(Extracted page text data)
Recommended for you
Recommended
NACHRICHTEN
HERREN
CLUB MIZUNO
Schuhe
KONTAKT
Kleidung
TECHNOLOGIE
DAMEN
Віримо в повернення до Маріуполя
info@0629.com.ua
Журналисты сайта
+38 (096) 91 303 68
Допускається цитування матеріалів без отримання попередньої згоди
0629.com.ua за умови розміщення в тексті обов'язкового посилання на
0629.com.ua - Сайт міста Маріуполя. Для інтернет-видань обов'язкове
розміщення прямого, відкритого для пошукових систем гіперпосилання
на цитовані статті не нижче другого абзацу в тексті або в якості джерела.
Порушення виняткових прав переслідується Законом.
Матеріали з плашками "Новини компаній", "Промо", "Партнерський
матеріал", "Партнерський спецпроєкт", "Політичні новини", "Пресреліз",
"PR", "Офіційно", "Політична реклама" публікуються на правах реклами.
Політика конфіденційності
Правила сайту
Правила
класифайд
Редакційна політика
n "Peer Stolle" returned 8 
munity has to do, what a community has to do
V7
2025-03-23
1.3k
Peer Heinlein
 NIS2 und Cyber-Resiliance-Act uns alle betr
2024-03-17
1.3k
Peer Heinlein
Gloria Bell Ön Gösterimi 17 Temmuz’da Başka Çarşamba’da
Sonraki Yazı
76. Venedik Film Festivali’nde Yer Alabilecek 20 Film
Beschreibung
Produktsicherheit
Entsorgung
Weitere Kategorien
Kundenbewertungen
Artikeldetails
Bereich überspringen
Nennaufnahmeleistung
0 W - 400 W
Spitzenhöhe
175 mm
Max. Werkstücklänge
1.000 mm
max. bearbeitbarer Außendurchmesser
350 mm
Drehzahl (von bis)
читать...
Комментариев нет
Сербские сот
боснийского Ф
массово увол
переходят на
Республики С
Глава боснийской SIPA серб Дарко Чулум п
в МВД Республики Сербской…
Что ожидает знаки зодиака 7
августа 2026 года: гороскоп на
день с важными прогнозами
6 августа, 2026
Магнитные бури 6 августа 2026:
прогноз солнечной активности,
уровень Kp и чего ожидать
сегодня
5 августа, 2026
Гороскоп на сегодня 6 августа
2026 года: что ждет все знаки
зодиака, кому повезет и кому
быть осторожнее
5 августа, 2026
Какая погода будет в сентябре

* _Task description_
Every line from the first entry to the line containing "Допускається цитування матеріалів" should be transcribed exactly, and nothing beyond it.

* _Solution for this problem_
Recommended for you
Recommended
NACHRICHTEN
HERREN
CLUB MIZUNO
Schuhe
KONTAKT
Kleidung
TECHNOLOGIE
DAMEN
Віримо в повернення до Маріуполя
info@0629.com.ua
Журналисты сайта
+38 (096) 91 303 68
Допускається цитування матеріалів без отримання попередньої згоди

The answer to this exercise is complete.